Opensource at its finest and opensource as a defence weapon at the same time.


>More interesting (for Google) is that 90% of Chinese people don't buy Windows and iOS phones.

70% of people in the west doesn't buy Windows (nobody buys Windows phones, period), or iOS phones anyway.

So, it's not much surprise that Android does well in a much poorer market. It always catered mostly to the lower end of the market in the west too.


> What does Google get out of this huge market share?

A larger ecosystem. People writing android programs for the Chinese market will probably also upload them to Google's stores.

I'm sure lots of the programs will be junk and/or uninteresting in other countries, but the better programs will probably be able to afford localization.


>A larger ecosystem. People writing android programs for the Chinese market will probably also upload them to Google's stores.

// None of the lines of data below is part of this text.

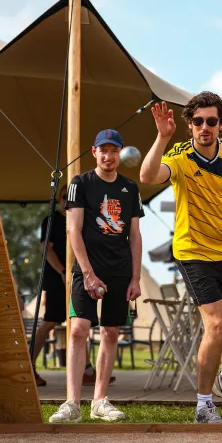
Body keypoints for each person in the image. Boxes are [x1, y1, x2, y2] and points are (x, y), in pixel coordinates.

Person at [140, 92, 222, 424]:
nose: (205, 127)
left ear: (221, 124)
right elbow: (147, 177)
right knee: (217, 324)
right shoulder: (179, 156)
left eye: (211, 121)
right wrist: (162, 138)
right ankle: (203, 406)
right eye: (198, 121)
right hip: (193, 252)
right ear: (190, 126)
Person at [48, 129, 144, 423]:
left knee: (111, 332)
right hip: (85, 270)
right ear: (94, 152)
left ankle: (100, 400)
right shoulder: (80, 184)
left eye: (114, 150)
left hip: (119, 271)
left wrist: (135, 278)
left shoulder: (130, 188)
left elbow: (136, 236)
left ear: (120, 153)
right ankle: (72, 403)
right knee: (77, 330)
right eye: (103, 150)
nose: (109, 156)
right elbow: (72, 230)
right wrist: (88, 274)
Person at [32, 187, 113, 387]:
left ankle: (86, 370)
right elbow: (46, 250)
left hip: (76, 277)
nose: (68, 201)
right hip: (57, 278)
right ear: (59, 200)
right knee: (49, 323)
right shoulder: (52, 220)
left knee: (79, 321)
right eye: (65, 197)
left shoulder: (82, 220)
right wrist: (61, 272)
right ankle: (28, 368)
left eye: (73, 198)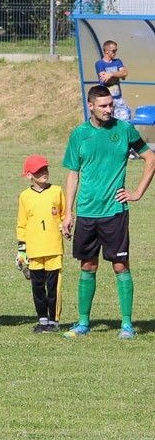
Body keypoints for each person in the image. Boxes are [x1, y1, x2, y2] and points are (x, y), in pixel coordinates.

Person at [61, 84, 155, 339]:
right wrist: (68, 213)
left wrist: (137, 192)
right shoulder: (79, 134)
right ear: (90, 106)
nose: (108, 109)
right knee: (87, 265)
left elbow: (150, 158)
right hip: (87, 212)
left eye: (111, 104)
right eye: (103, 105)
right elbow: (73, 174)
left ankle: (127, 325)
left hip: (115, 211)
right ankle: (82, 323)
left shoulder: (124, 130)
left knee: (120, 266)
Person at [16, 154, 65, 333]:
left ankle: (54, 320)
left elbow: (65, 215)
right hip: (34, 250)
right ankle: (42, 319)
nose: (44, 173)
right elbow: (22, 223)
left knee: (53, 287)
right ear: (29, 175)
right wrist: (22, 248)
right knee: (37, 287)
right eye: (39, 171)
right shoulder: (24, 196)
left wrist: (67, 227)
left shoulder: (57, 191)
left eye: (45, 169)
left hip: (53, 248)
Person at [95, 40, 130, 121]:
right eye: (113, 51)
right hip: (106, 99)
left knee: (124, 121)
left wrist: (111, 74)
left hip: (118, 98)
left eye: (116, 50)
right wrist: (118, 75)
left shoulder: (118, 61)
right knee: (108, 123)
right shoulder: (100, 63)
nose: (115, 52)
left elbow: (125, 73)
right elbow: (106, 80)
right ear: (106, 51)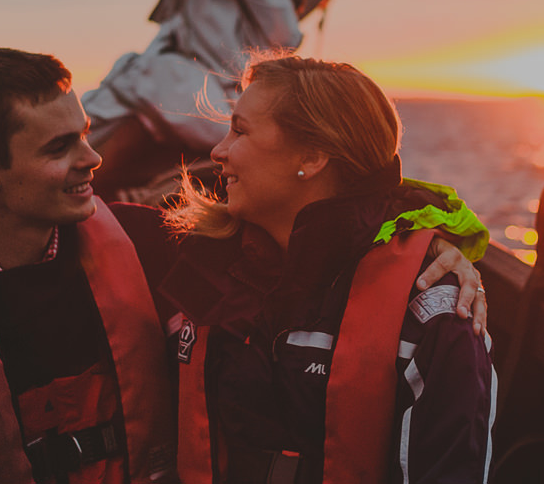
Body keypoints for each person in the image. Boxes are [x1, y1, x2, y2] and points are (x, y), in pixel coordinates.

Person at [0, 48, 486, 484]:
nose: (94, 158)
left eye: (87, 133)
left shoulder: (153, 247)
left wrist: (441, 240)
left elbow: (344, 211)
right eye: (62, 147)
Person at [159, 57, 495, 484]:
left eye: (240, 131)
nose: (217, 150)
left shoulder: (431, 313)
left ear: (313, 156)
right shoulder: (201, 259)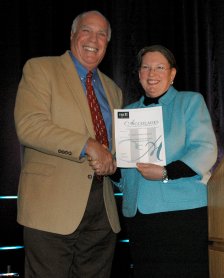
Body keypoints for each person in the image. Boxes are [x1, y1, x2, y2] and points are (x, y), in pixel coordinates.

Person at [14, 10, 123, 277]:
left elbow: (115, 147)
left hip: (102, 211)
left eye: (101, 35)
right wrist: (88, 144)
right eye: (86, 30)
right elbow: (30, 126)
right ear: (73, 34)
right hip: (52, 206)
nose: (93, 39)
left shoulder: (113, 89)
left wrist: (118, 161)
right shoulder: (40, 69)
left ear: (107, 44)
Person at [111, 44, 218, 277]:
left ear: (172, 74)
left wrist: (166, 172)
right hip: (139, 217)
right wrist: (110, 168)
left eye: (160, 67)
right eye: (146, 67)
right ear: (139, 74)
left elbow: (205, 149)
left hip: (183, 214)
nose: (152, 74)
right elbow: (124, 171)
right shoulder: (127, 112)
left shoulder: (190, 102)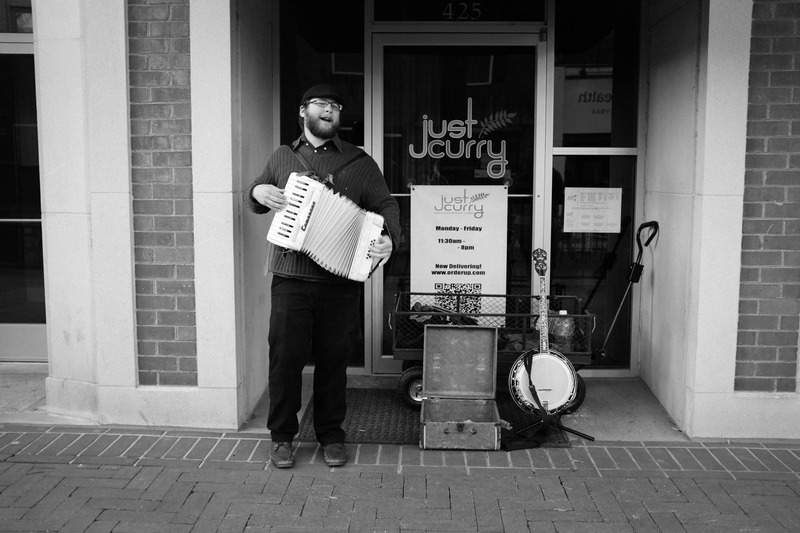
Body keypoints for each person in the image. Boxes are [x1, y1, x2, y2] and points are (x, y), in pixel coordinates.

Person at [243, 84, 401, 468]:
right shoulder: (283, 156)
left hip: (340, 283)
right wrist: (258, 191)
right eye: (321, 104)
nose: (329, 110)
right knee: (285, 360)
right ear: (304, 111)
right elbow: (257, 194)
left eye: (335, 106)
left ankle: (331, 435)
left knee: (334, 362)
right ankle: (282, 436)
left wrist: (389, 239)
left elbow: (386, 206)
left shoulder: (359, 162)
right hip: (290, 278)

Don't bet on it. Most of those will be highly localized, and those people, mainly Chinese, would have to jump through hoops to get them on Google stores for not much benefit.

In fact, Google does not make much, if anything at all from the whole Android thing, Samsung makes a killing though.


But anyway Google makes money off of every new user on the internet!


What does it cost them? There is no marginal cost for each Android phone shipped. When people upgrade from a cheap non-brand phone to a Samsung or Huawei they will start making money.


They get some influence on the future direction of the technology. China is such a huge market that might be worth quite a bit.


Eye balls. They're in the advertising business, remember?


Chinese people probably visit Chinese websites, which probably don't have Google Ads?


I wonder what the total marketshare that corresponds to is? From what I've read, smartphones are still in a niche in china and they primarily use dumbphones and featurephones.


There are 40+ million smartphone sales per quarter in China.

http://bgr.com/2012/08/26/china-smartphone-sales-q2-2012-len...

So There are 140+ million Android sales per year in China.


Where does Analysys International get those stats? Are those the same numbers that Alibaba, Taobao, Google, Amazon, etc are seeing in China?


Google is at same position as Microsoft, both of them are not earning any money from this large market share. Not to mention about rampant piracy of applications there.


Let's have some perspective here. Google earns about $40 bil a year, mostly from ads. Microsoft's Windows division still earns $18 billion a year. That part of their business may be in extreme danger at the moment but the only place where $18 billion is a rounding error is the government.